For each line of the listing below that contains the string "lines", copy the line.

*** SUPPLIED MATERIAL Section Begins ***

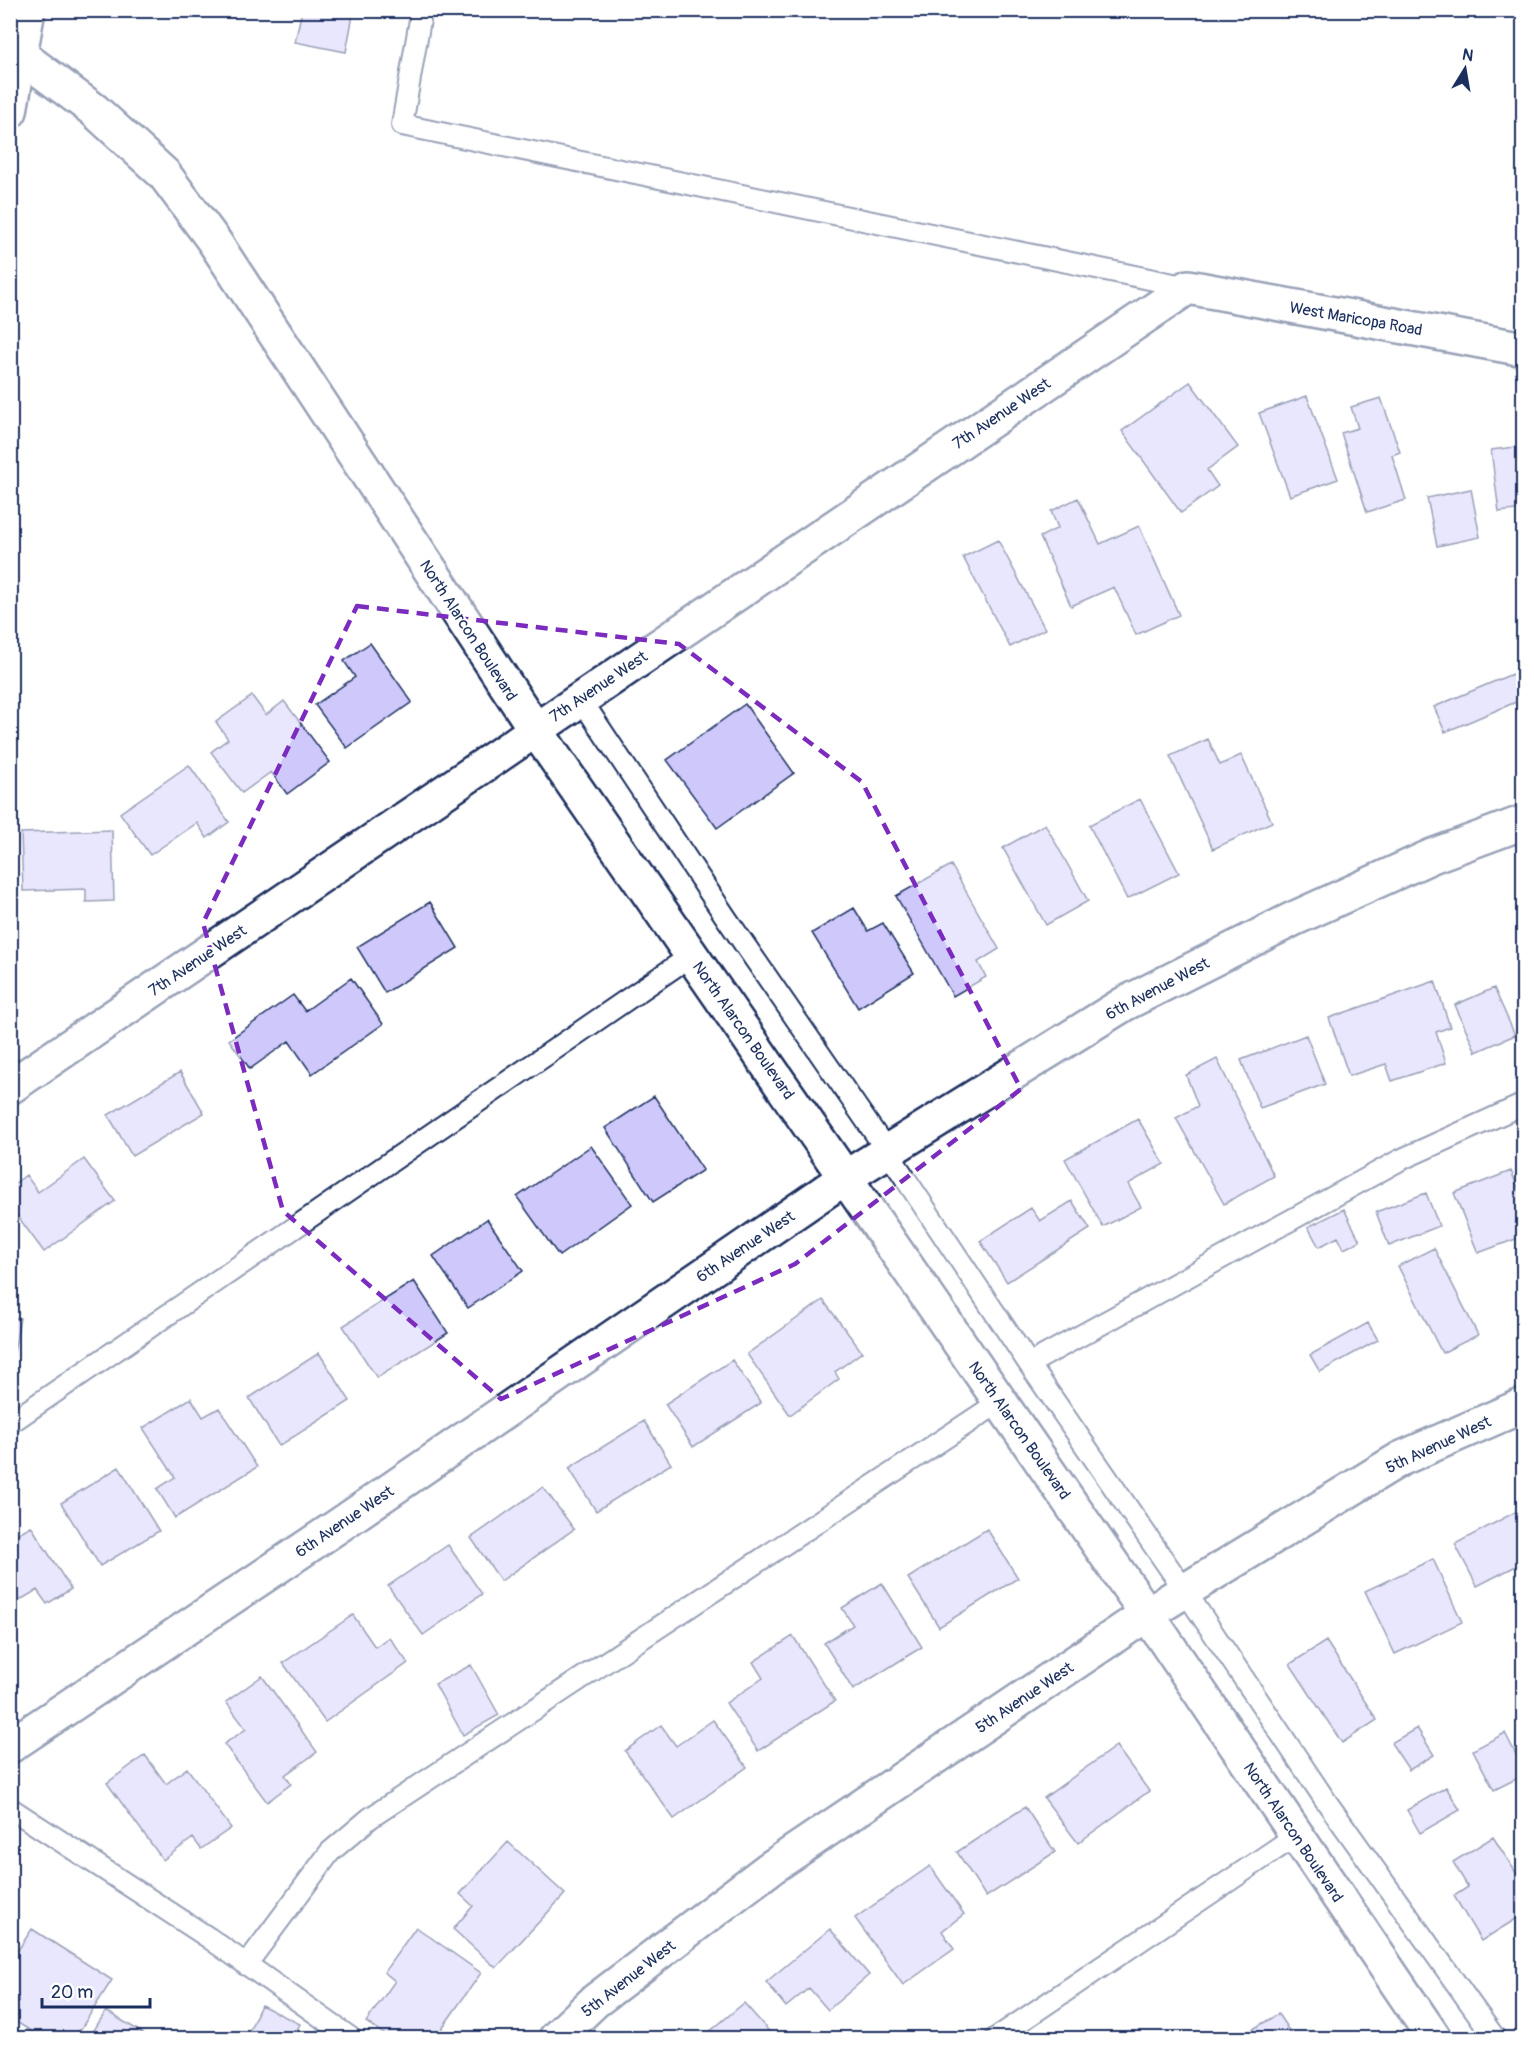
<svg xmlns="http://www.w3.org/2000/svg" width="1534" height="2049" font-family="Pangolin,sans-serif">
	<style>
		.building { fill: #cfc9fb; stroke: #1b2f5e; stroke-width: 1.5 }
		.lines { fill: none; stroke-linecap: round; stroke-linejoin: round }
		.service-casing { stroke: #1b2f5e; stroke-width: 24 }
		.minor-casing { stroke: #1b2f5e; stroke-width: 38 }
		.secondary-casing { stroke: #1b2f5e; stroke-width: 38 }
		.service { stroke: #fff; stroke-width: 20 }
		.minor { stroke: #fff; stroke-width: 33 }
		.secondary { stroke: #fff; stroke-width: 33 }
		.marked { fill: none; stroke: #7b2cbf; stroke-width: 4.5; stroke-dasharray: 12 8; stroke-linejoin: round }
		.labels { text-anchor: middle; stroke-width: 4.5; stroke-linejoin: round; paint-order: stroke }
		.street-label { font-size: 16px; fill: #1b2f5e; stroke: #fff }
	</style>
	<rect width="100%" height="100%" fill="#fff"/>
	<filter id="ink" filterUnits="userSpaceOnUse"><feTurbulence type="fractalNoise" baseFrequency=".0167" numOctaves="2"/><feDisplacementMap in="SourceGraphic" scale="12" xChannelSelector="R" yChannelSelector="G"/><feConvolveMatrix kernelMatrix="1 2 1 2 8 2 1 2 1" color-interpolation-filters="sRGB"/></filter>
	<g filter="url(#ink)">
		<!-- building -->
		<path class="building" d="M302 10H354L346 52 295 42Z
			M1190 382 1238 447 1207 470 1218 486 1181 513 1122 431Z
			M1307 396 1338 479 1290 496 1259 413Z
			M1381 398 1400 452 1392 455 1406 500 1367 512 1341 433 1358 428 1351 407Z
			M1524 446V509L1499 512 1491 450Z
			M1471 489 1480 537 1437 546 1427 498Z
			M1078 498 1100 544 1139 526 1179 615 1136 635 1114 587 1071 606 1040 537 1058 528 1051 511Z
			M998 540 1045 629 1010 647 963 557Z
			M370 643 412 702 347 748 315 705 355 677 344 661Z
			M1512 674 1523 699 1445 732 1434 707Z
			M252 696 266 715 284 701 330 762 287 794 271 772 242 793 211 752 228 739 216 722Z
			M745 704 794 773 717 828 667 760Z
			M1208 739 1220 765 1241 755 1272 822 1213 849 1170 756Z
			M189 765 229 822 207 838 197 823 150 855 120 813Z
			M1140 799 1179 873 1127 899 1089 825Z
			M1045 824 1088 901 1046 925 1003 848Z
			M112 830 114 901 86 902V889L23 891 21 833Z
			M951 865 999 949 978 962 986 977 953 996 896 896Z
			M430 902 458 948 385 993 357 947Z
			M854 908 868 931 883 923 914 973 858 1008 812 933Z
			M351 978 383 1024 312 1074 289 1041 250 1069 229 1040 293 995 305 1011Z
			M1435 981 1450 1027 1436 1032 1446 1063 1392 1081 1386 1064 1349 1076 1329 1018Z
			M1494 988 1515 1035 1476 1052 1455 1005Z
			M1306 1035 1325 1084 1260 1108 1241 1060Z
			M1217 1059 1274 1176 1224 1204 1176 1118 1198 1106 1186 1075Z
			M180 1072 204 1113 132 1156 108 1115Z
			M654 1096 703 1170 653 1202 605 1128Z
			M1138 1119 1164 1164 1128 1184 1141 1207 1103 1227 1065 1159Z
			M591 1146 632 1204 559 1256 517 1197Z
			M84 1159 115 1201 44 1252 10 1206V1187L26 1175 38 1192Z
			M1511 1171 1524 1202V1236L1478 1253 1454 1193Z
			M1426 1193 1439 1226 1389 1246 1376 1212Z
			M1072 1201 1090 1229 1007 1282 980 1241 1031 1208 1040 1221Z
			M1344 1209 1360 1241 1344 1249 1338 1237 1319 1247 1308 1227Z
			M487 1219 523 1271 468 1308 433 1256Z
			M1434 1248 1478 1335 1442 1353 1398 1266Z
			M10 1278 15 1279 10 1303Z
			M414 1281 448 1333 377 1378 343 1326Z
			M823 1300 862 1352 835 1372 839 1379 790 1415 747 1354Z
			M10 1317 20 1318 12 1365H10Z
			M1368 1323 1378 1340 1320 1372 1310 1355Z
			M319 1353 350 1401 279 1446 249 1398Z
			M732 1360 761 1403 693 1447 665 1404Z
			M191 1398 203 1417 219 1408 257 1467 175 1518 157 1489 175 1477 143 1428Z
			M644 1421 671 1464 596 1511 569 1468Z
			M119 1467 159 1531 100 1566 61 1503Z
			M543 1487 574 1529 501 1581 471 1538Z
			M1519 1510 1524 1518V1562L1477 1586 1455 1544Z
			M31 1526 71 1589 47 1604 37 1590 10 1606V1538Z
			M987 1529 1018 1578 939 1627 908 1578Z
			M448 1545 482 1594 423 1635 388 1586Z
			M1433 1559 1462 1622 1395 1654 1365 1591Z
			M882 1583 922 1647 853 1690 824 1643 853 1625 842 1608Z
			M353 1615 375 1647 389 1637 408 1663 325 1722 283 1663Z
			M793 1636 835 1701 758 1751 726 1703 763 1678 753 1662Z
			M1326 1641 1377 1720 1342 1743 1290 1664Z
			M471 1665 499 1715 463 1735 435 1684Z
			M262 1676 317 1752 285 1775 291 1784 267 1802 224 1744 246 1729 226 1702Z
			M713 1720 747 1767 674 1819 625 1751 661 1725 676 1746Z
			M1417 1728 1434 1755 1409 1770 1391 1743Z
			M1505 1733 1524 1770V1775L1494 1790 1473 1750Z
			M1116 1746 1149 1791 1078 1843 1044 1798Z
			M145 1755 166 1784 187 1768 231 1828 201 1849 193 1838 163 1860 107 1783Z
			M1446 1787 1460 1810 1420 1833 1407 1810Z
			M1025 1807 1055 1852 986 1897 957 1852Z
			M1493 1837 1524 1885V1914L1481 1941 1454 1896 1468 1887 1453 1862Z
			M508 1842 565 1894 496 1968 453 1929 473 1906 460 1894Z
			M930 1866 964 1914 942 1931 954 1949 903 1985 855 1918Z
			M416 1927 481 1973 435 2038H390L366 2022 395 1981 384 1972Z
			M32 1929 112 1980 75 2038H42L10 2018V1962Z
			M830 1929 869 1975 828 2010 809 1988 786 2007 766 1982Z
			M744 2003 775 2038H702Z
			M261 2005 300 2024 293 2038H246Z
			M106 2011 151 2038H89Z
			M1278 2014 1294 2038H1238Z"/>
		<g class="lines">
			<!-- service casing -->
			<g class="service-casing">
				<path id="service" d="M421 14 402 125 1188 287
					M580 698 727 919 887 1151 1029 1364 1185 1591 1326 1801 1495 2038
					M1029 1364 1400 1160 1524 1104
					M10 1423 692 955
					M10 1808 209 1938 351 2038
					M246 1965 330 1852 370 1818 1001 1401
					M996 2038 1297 1835"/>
			</g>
			<!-- minor casing -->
			<g class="minor-casing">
				<path id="minor" d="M20 55 94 110 164 174 214 241 535 729 1147 1614 1434 2038
					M10 1087 1188 287 1524 349
					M10 1746 338 1526 846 1177 1124 1004 1293 919 1432 856 1524 822
					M556 2038 595 2001 769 1869 1147 1614 1400 1459 1524 1405"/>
			</g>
			<!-- secondary casing -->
			<g class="secondary-casing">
				<path id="secondary" d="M10 111 28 10"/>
			</g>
			<!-- service -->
			<use href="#service" class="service"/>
			<!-- minor -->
			<use href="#minor" class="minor"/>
			<!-- secondary -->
			<use href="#secondary" class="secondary"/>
		</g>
	</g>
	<!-- marked area -->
	<path d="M0 0H1534V2049H0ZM357 606 679 644 862 782 1021 1089 795 1264 501 1399 283 1211 203 923Z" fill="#fff" fill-opacity=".55" fill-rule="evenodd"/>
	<path class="marked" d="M357 606 679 644 862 782 1021 1089 795 1264 501 1399 283 1211 203 923Z"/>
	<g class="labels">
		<!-- street labels -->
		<g class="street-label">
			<text transform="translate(1356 318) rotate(10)" y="6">West Maricopa Road</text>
			<text transform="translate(1001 413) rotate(-34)" y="6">7th Avenue West</text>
			<text transform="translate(469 630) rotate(57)" y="6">North Alarcon Boulevard</text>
			<text transform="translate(598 686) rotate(-34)" y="6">7th Avenue West</text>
			<text transform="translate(197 960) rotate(-34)" y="6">7th Avenue West</text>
			<text transform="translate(1157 988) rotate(-28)" y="6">6th Avenue West</text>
			<text transform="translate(744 1030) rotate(55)" y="6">North Alarcon Boulevard</text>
			<text transform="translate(745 1246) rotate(-34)" y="6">6th Avenue West</text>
			<text transform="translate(1020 1430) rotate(55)" y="6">North Alarcon Boulevard</text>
			<text transform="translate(1438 1444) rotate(-25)" y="6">5th Avenue West</text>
			<text transform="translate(344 1521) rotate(-34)" y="6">6th Avenue West</text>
			<text transform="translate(1024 1697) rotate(-34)" y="6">5th Avenue West</text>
			<text transform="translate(1294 1832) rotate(56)" y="6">North Alarcon Boulevard</text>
			<text transform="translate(628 1978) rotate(-38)" y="6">5th Avenue West</text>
		</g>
	</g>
	<!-- margin -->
	<rect width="1534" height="2049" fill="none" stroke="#fff" stroke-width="36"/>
	<rect x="18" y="18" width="1498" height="2013" fill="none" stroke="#1b2f5e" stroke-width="2" filter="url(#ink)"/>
	<!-- north arrow -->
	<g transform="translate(1465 69) rotate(11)" stroke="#ffffff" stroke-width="4.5" paint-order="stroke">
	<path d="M0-4.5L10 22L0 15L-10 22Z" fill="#1b2f5e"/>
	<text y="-9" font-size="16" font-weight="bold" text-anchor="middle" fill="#1b2f5e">N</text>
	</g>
	<!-- scale -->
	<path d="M42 1998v9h108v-9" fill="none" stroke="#1b2f5e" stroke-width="3"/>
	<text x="51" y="1998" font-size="18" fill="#1b2f5e" stroke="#ffffff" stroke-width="4.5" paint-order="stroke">20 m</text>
</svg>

*** SUPPLIED MATERIAL Section Ends ***

ANSWER SPACE:
		.lines { fill: none; stroke-linecap: round; stroke-linejoin: round }
		<g class="lines">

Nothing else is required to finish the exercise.